Busch’s Markets and Plum Market make fresh sausages in-house as well. Their Chicken-Spinach & Feta Sausage would be a savory choice for this recipe, and Whole Foods also stocks a wide range of house-made sausages. At Arbor Farms you will find pork sausages crafted from a Michigan certified organic hog farm, Black Oak Farm in Fenton. And, of course, you can depend on the People's Food Coop to provide an array of sausages for your vegetarian crowd, such as the vegan "Tofurky" brats and kielbasas.

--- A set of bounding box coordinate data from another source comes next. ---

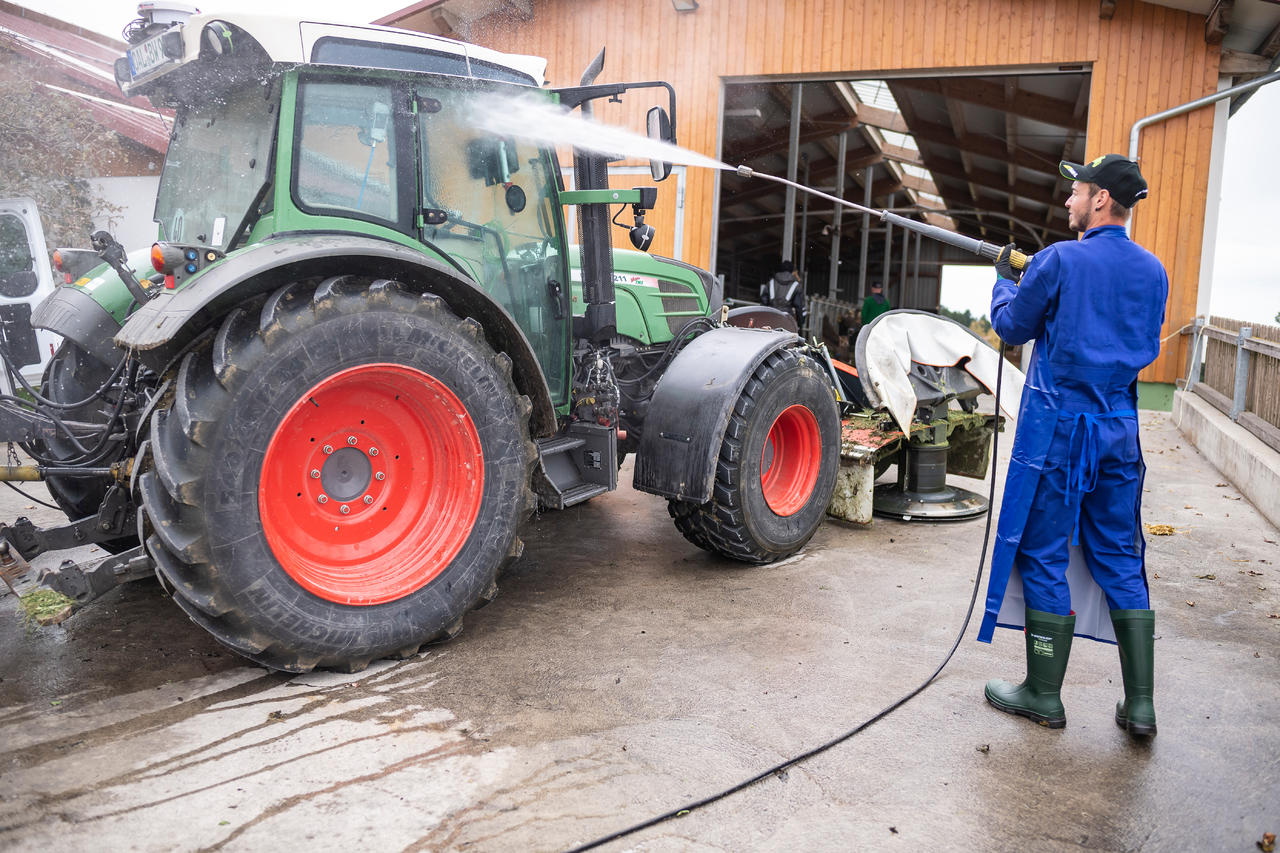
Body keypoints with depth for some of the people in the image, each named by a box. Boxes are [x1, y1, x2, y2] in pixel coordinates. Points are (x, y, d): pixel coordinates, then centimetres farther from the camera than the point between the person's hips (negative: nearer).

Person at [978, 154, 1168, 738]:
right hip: (1119, 428, 6)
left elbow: (1011, 327, 0)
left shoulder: (1059, 261, -11)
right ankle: (1140, 704, 16)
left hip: (1058, 427, -6)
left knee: (1044, 557, 4)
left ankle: (1043, 695, 12)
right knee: (1119, 559, 12)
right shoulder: (1152, 270, 8)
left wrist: (1006, 279, 19)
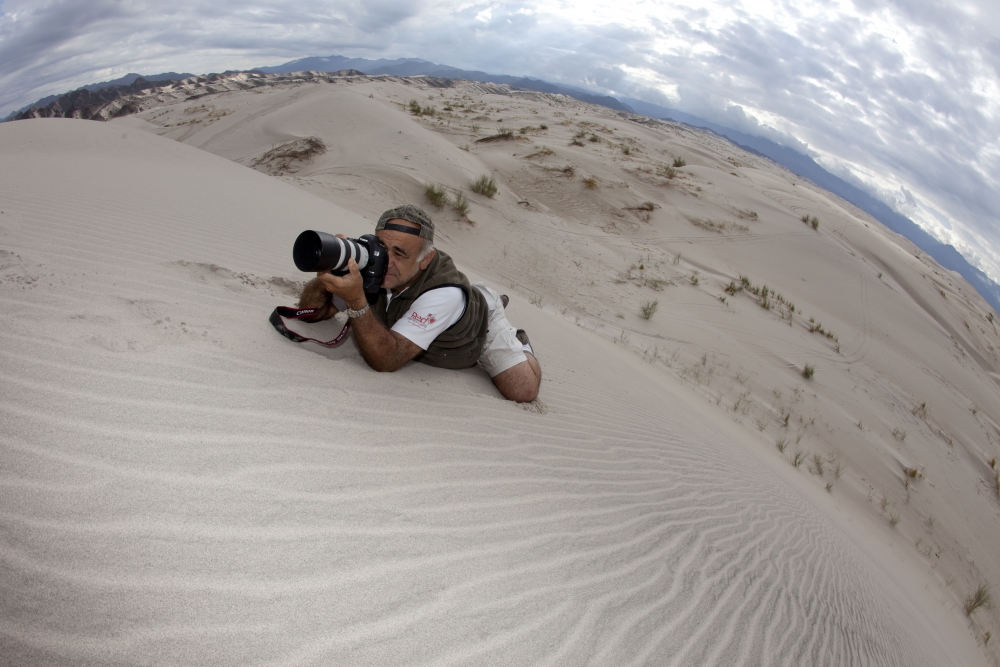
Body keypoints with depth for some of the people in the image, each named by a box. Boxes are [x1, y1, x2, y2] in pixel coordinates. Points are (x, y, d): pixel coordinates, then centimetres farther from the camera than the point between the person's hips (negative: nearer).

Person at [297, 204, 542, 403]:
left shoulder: (445, 293, -46)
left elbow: (386, 360, -50)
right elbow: (312, 312, -24)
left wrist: (356, 300, -62)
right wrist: (325, 278, -46)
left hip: (480, 325, -5)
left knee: (522, 391, -15)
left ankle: (516, 342, 18)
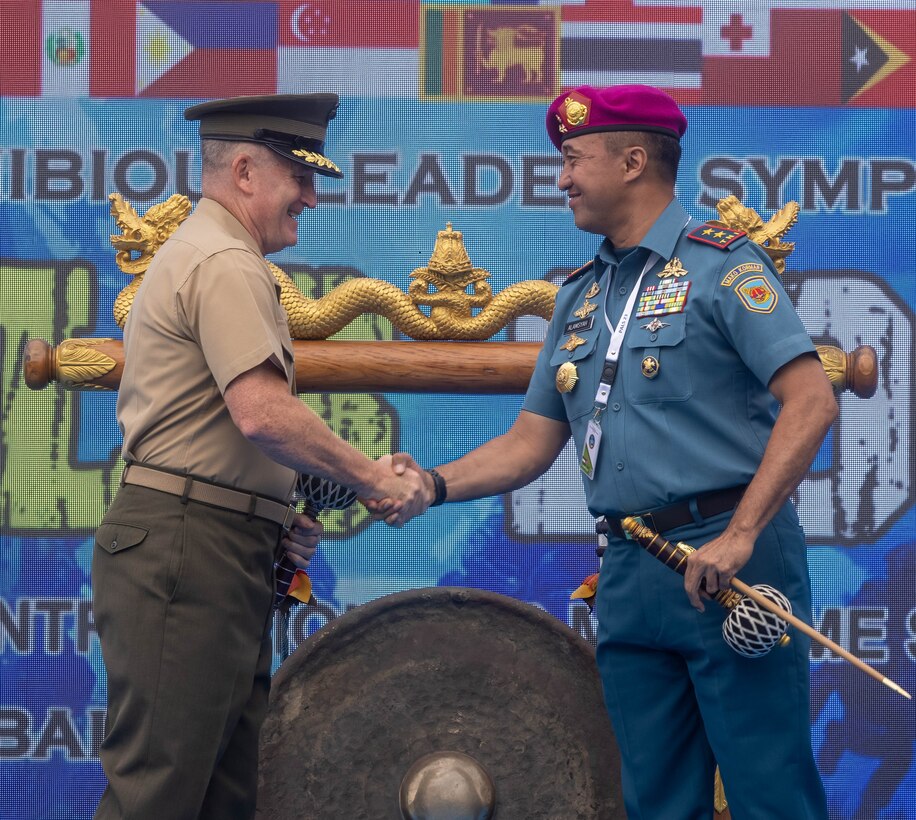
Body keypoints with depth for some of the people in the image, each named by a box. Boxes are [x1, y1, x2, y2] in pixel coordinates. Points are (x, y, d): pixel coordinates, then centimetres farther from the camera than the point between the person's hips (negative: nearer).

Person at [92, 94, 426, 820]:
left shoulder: (196, 254, 24)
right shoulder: (226, 264, -10)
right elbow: (262, 413, -22)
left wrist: (274, 521, 15)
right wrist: (370, 477, -11)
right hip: (186, 550, -11)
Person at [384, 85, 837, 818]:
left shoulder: (718, 263, -5)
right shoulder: (581, 298, 17)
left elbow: (811, 401, -14)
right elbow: (531, 443, 19)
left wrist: (741, 535, -21)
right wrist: (435, 484, 1)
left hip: (730, 563, -7)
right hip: (630, 575, 7)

Freshly baked, toothsome sausage rolls or baguettes can be deliciously messy; the chewier the bread, the greater likelihood of tzadziki leakage. Some folks may prefer a softer hoagie-styled bun for an easier grip. I love chewy breads and don’t mind a little dribble, as long as cameras, including camera phones, are confiscated at the front door. So pass me a napkin--and another beer, if you please.

Yield: 6-8 sausage rolls
Time to drain diced cucumber: 15-30 minutes
Active Time: 40 minutes
Cost: apx. $23

Ingredients

1 large cucumber, peeled, cut lengthwise, seeded, then cut into small (1/4-inch) dice
(1 1/2 cups)
2 tablespoons fresh chopped herbs (dill or mint, or combination of both)
1 teaspoon minced garlic
1 cup (14 ounces) plain, strained, Greek-styled yogurt (I use Fage 2 percent)
1 large red bell pepper
6-8 uncooked lamb or chicken sausages
1 large red onion, papery skin removed then cut into 1/3-inch slices
6-8 sausage rolls, baguettes or hoagie-styled hot dog buns*
Extra virgin olive oil

*I purchased freshly baked Sausage Rolls from Whole Foods.

Directions

1. Place diced cucumbers on paper towels or in a fine mesh sieve; lightly sprinkle with kosher salt. Let drain 15-30 minutes, pressing into towels or sieve with spoon to release excess moisture.
2. To make the tzadziki, combine cucumbers with herbs, garlic and yogurt; season to taste with kosher salt, if needed, and freshly ground pepper. Refrigerate until ready to use.
3. Preheat a gas or charcoal grill to medium-high heat. Place whole red pepper on well-oiled grill grates. Grill pepper until charred and blackened on all sides, then place in a paper or plastic bag to lightly steam.
4. While red pepper steams, grill sausages and onion slices; onions should be lightly browned and sausages cooked throughout, about 10 minutes on each side.
5. Remove pepper from bag, and peel off excess blackened skin from pepper. (Avoid rinsing pepper as the water removes much of the smoked flavor.)
Remove and discard stem end, slice through pepper lengthwise and remove and discard membranes and seeds. Slice remaining pepper into strips.
6. Brush cut side of sausage rolls with olive oil. Place on grill and lightly toast. Spread 2-3 tablespoons cucumber-yogurt sauce on toasted bun. Place sausage, grilled pepper slices and onion into bun and serve.